Arkansas Blue Cross and Blue Shield and its affiliate company, Health Advantage, announced today that a previous vendor was the target of a cyber attack. Steps are being taken to protect approximately 1,430 members whose information may have been affected.
The cyber attack occurred at OneTouchPoint, Inc. (OTP) a printing/mailing vendor for Matrix Medical Network (Matrix), which provided member services for Arkansas Blue Cross and Health Advantage. OTP had members’ personal information in their computer files which may have been exposed in the cyberattack.
It is important to note that the OTP cyber attack did not involve Arkansas Blue Cross or Health Advantage computer systems or data. The entire incident was limited to OTP and its computers and records.
“Protecting personal information is a top priority for us, and we take this issue very seriously,” said Kathy Ryan, executive vice president and chief operating officer for Arkansas Blue Cross. “We regret the concern it may cause our affected members, and we’re making a broad range of services available today to help protect their information.”
Letters will be mailed on June 27 to affected members providing them with detailed instructions on how to sign up for 12 months of free identity detection and resolution of identity theft and credit monitoring services.

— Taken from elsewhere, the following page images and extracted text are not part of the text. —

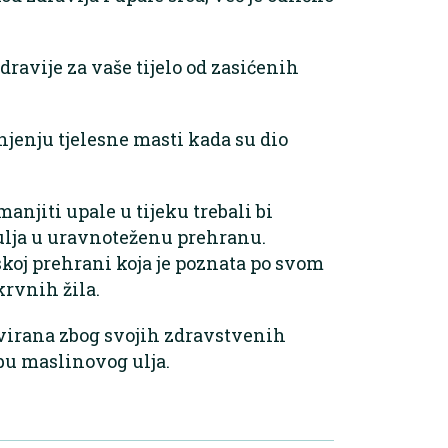
ravije za vaše tijelo od zasićenih
enju tjelesne masti kada su dio
smanjiti upale u tijeku trebali bi
ulja u uravnoteženu prehranu.
skoj prehrani koja je poznata po svom
krvnih žila.
virana zbog svojih zdravstvenih
ebu maslinovog ulja.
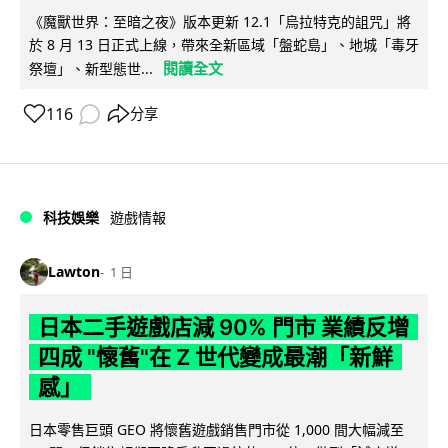
《魔獸世界：至暗之夜》版本更新 12.1「烏拉特克的詛咒」將
於 8 月 13 日正式上線，帶來全新區域「盤蛇島」、地城「毒牙
閱讀全文
祭壇」、新型態世...
116
分享
科技娛樂
遊戲情報
Lawton
1 日
日本二手遊戲店減 90% 門市 業績反增
四成 "懷舊"在 Z 世代變成最潮「新鮮
感」
日本零售巨頭 GEO 將懷舊遊戲銷售門市從 1,000 間大幅減至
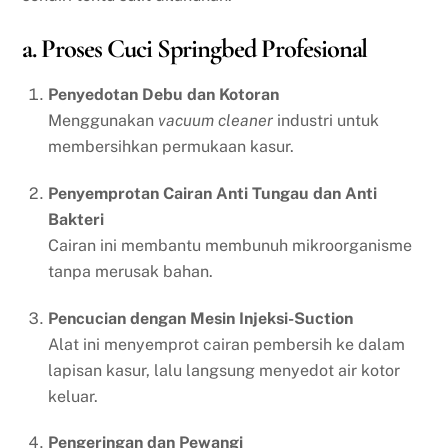
a. Proses Cuci Springbed Profesional
Penyedotan Debu dan Kotoran
Menggunakan
vacuum cleaner
industri untuk
membersihkan permukaan kasur.
Penyemprotan Cairan Anti Tungau dan Anti
Bakteri
Cairan ini membantu membunuh mikroorganisme
tanpa merusak bahan.
Pencucian dengan Mesin Injeksi-Suction
Alat ini menyemprot cairan pembersih ke dalam
lapisan kasur, lalu langsung menyedot air kotor
keluar.
Pengeringan dan Pewangi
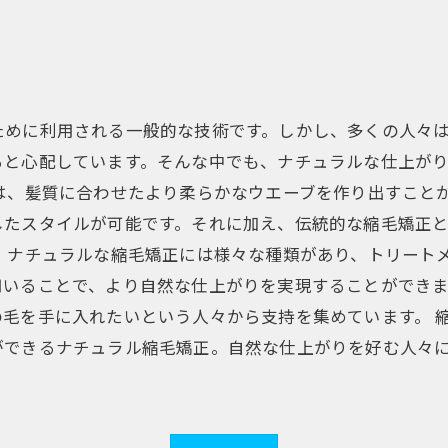
ために利用される一般的な技術です。しかし、多くの人々
ると心配しています。そんな中でも、ナチュラルな仕上が
は、髪質に合わせたより柔らかなウエーブを作り出すこと
したスタイルが可能です。それに加え、伝統的な縮毛矯正
。 ナチュラルな縮毛矯正には様々な種類があり、トリート
用いることで、より自然な仕上がりを実現することができ
毛を手に入れたいという人々から支持を集めています。 
ができるナチュラル縮毛矯正。自然な仕上がりを好む人々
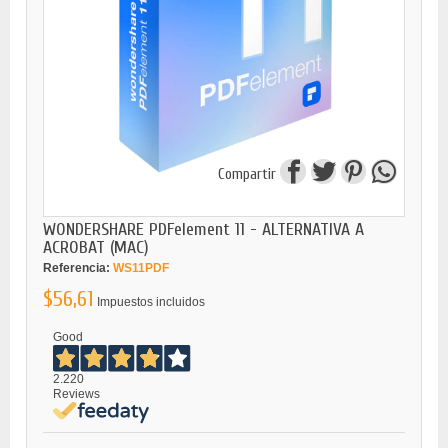
Compartir
WONDERSHARE PDFelement 11 - ALTERNATIVA A
ACROBAT (MAC)
Referencia:
WS11PDF
$56,61
Impuestos incluidos
Good
2.220
Reviews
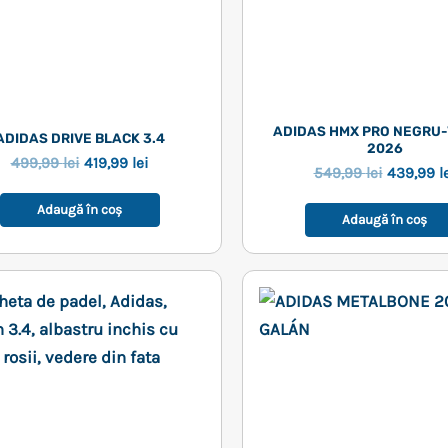
ADIDAS HMX PRO NEGRU-
ADIDAS DRIVE BLACK 3.4
2026
Prețul
Prețul
499,99
lei
419,99
lei
Prețul
549,99
lei
439,99
l
inițial
curent
inițial
a
este:
a
Adaugă în coș
fost:
419,99 lei.
Adaugă în coș
fost:
499,99 lei.
549,99 le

OTP is continuing its investigation with the assistance of third-party forensic specialists to determine the nature and scope of the activity. While OTP cannot determine definitively if the information was accessed by the unauthorized actor and has no evidence of misuse of any information related to this incident, Arkansas Blue Cross and Health Advantage are exercising an abundance of caution to protect members.
Information potentially exposed to the cyber-attackers includes: names, addresses, dates of birth, provider names and medical information. According to OTP, member Social Security numbers were not affected by this cyber attack.
Neither Matrix nor OTP currently perform any work or services for Arkansas Blue Cross and Health Advantage.
“Although this was an incident that occurred at another company and we played no role in it, we regret that member personal information may have been exposed by it, and we are working to help manage this process in their best interests,” said Ryan. “We recognize this issue can be frustrating and we are taking steps to get to the bottom of the incident and provide members with peace of mind through this process, in part with free credit monitoring and identity theft protection.”